In Gephi, each node or edge may have an associated label. It is difficult to write the code to efficiently render text and I will therefore use the TextRenderer interface already available in the JOGL library. Indeed, it is already quite optimized and tested and it is probably difficult to write something better.

Post-processing effects

One of the advantages of the programmable pipeline is the ability to easily implement several post-processing effects. The most important effect I will implement in the new engine will be the screen space ambient occlusion technique (SSAO). It is a screen space approximation of the more expensive ambient occlusion algorithm. The ambient occlusion greatly improves 3D shape perception and it can be very useful to visualize huge networks. Indeed, it has been successfully used in QuteMol to visualize large molecules ([1]).

Engine design

The engine will follows a MVC pattern: the GraphViewer will be responsible to manage the rendering loop and effects, the GraphController will manage the events generated by the drawable (some are also managed by the GraphViewer) and the GraphScheduler manages the "scenegraph" (it isn't a real scenegraph but only a tree-like data-structure containing the nodes and edges) updates and decides the nodes to render.

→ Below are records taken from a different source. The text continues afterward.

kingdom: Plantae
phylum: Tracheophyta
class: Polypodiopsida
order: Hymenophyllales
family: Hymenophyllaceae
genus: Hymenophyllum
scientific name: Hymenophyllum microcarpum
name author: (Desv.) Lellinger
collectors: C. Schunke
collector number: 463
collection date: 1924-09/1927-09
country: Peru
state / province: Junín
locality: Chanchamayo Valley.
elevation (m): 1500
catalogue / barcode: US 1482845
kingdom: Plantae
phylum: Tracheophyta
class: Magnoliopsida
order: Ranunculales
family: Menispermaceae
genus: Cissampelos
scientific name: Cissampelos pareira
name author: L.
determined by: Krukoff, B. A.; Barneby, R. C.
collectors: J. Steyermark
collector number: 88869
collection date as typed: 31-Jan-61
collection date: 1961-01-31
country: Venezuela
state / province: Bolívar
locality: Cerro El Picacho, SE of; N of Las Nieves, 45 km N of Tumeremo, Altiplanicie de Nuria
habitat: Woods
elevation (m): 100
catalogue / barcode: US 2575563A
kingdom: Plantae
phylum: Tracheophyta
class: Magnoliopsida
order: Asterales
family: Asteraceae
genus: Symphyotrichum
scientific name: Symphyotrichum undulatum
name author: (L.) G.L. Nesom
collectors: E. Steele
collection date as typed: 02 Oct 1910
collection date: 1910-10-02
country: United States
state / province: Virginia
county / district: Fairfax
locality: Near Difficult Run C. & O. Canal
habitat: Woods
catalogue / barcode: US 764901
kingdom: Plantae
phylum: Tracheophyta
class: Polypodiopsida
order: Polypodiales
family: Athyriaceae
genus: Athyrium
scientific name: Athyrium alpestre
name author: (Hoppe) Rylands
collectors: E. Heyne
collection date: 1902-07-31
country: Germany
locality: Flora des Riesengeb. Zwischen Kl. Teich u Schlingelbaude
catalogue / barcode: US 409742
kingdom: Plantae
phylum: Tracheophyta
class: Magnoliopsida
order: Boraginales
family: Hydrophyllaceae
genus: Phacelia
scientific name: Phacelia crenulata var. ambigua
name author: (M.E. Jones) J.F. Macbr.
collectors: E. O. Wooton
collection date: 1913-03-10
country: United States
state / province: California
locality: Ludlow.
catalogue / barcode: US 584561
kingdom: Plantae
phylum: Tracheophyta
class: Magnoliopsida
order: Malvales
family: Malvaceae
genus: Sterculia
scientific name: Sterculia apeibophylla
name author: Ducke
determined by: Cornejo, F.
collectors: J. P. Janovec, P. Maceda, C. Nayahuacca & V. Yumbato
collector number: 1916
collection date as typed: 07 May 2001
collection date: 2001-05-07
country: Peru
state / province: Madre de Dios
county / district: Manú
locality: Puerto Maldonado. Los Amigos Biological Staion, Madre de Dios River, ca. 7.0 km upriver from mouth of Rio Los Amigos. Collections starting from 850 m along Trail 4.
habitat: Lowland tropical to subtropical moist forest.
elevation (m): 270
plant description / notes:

Render queues are used to send the nodes and edges to the renderer. When the scenegraph is traversed, the buffer contained in the node is inserted in the render queue using the enqueue() method of the RenderQueue interface. The renderQueue() method is then used to send the queue to the renderer. The rendering will be done asynchronously when all the renderQueue will be marked as renderable or some large time step is passed (in this last case all the not renderable RenderQueue will be disabled and a warning is shown). These RenderQueue interfaces are obtained by the Viewer using its createRenderQueue() method and a reference to them is included in the scenegraph. When the Viewer display method will be called, the viewer will iterate over all the queues and render them using the Renderers.

Geometry module

The matrix stack and the Picking API do not exist anymore in OpenGL. Those features were used by the old engine and they greatly simplified the implementation of node selection and camera management. In the new engine I will therefore implement a new Geometry module to simplify matrix operations and ray/frustum/AABB/Sphere intersections.

Future schedule

August 2nd - August 12th. Rendering system implementation.
August 13th - August 20th. Scheduler and controller basic implementation.
August 20th. Final evaluations deadline.